At the entrance to the 101, Larry “Doc” Johnson sat waiting for roadside assistance with his two dogs, Clyde and Gunner. A lifelong resident of Windsor, outside Healdsburg, he faced a mandatory evacuation, he said, but his camper blew two tires as he was heading north to the river. The threat of fire didn’t spook him.
“I’ve seen fire on them hills lots,” he said. But if he could get his rig running that night, he said, he’d head out to the coast to go crabbing in Bodega Bay later this week.
Firefighters were also battling a few blazes outside of Sonoma County early Sunday. In eastern Contra Costa County, fire officials got the upper hand on three fires in rural neighborhoods that prompted evacuations _ two in Oakley along the San Joaquin River delta and one in a small, rural neighborhood of Clayton in the mountainous area east of the peak of Mount Diablo.
In the East Bay, residents had been told their power would be out by 10 p.m. Saturday, then 8 p.m., 7 p.m. and finally 5 p.m. The times changed with each update in wind forecasts. Wind is much harder to predict than rain.
Finding ice Saturday morning proved impossible for many residents, but there were bright spots.
Moraga Hardware & Lumber told a local television station Friday that it was receiving a new shipment of lanterns and batteries the next morning. The news spread on online neighborhood forums.

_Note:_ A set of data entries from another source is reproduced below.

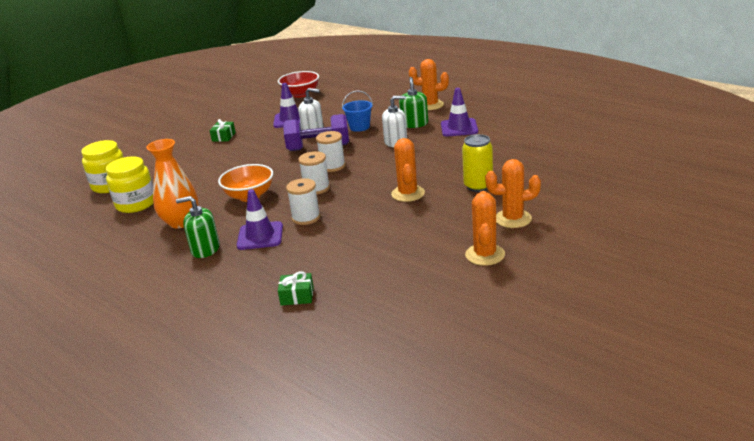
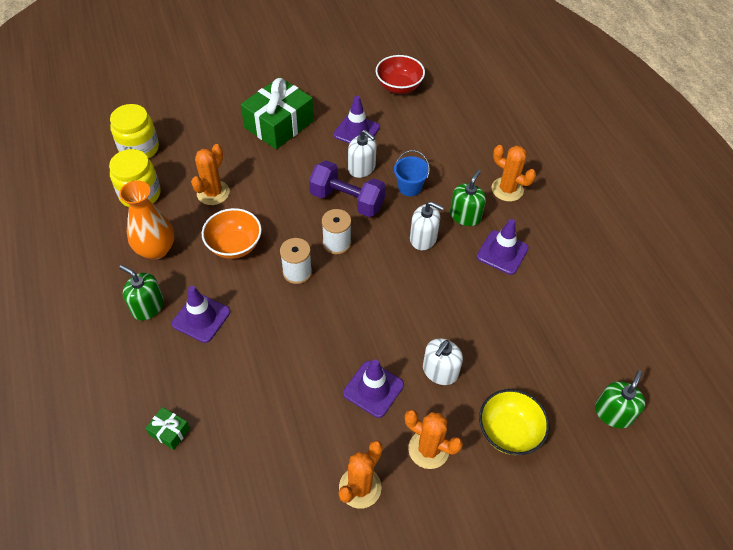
camera: 25 degrees right, 25 degrees up
green gift [210,119,236,142] -> green gift [240,77,314,149], size x2.33
white spool [286,178,321,225] -> none
orange cactus [391,138,425,202] -> orange cactus moved to [191,144,230,205]
yellow can [462,134,493,192] -> white soap dispenser [423,339,463,385]
none -> purple traffic cone [343,359,404,418]
none -> yellow bowl [479,389,549,455]
none -> green soap dispenser [595,370,646,428]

Before 8 a.m., lines had formed at the store. Customers gladly paid $53.51 for a small battery-operated lantern and an eight-pack of D batteries.
A Moraga resident identified as AM Wittek on a neighborhood forum had a generator. Wittek offered to loan it to anyone who needed it for medical reasons.
Others shared advice for keeping freezers and refrigerators cold: Adjust the temperatures to levels below what manufacturers recommend, and freeze plastic water bottles and other containers with water to keep food cool when power was lost.
The planned shutdown, however, sparked plenty of grumbling about PG&E. Mogg, the American Canyon mobile home owner, blamed the utility for paying excessive salaries rather than focusing on public safety.
“For too many years, instead of fixing the infrastructure, hardening the lines and doing all the things they should have been doing to make this a first-class electrical system, they’ve been pouring it into executive salaries, stockholders,” Mogg said.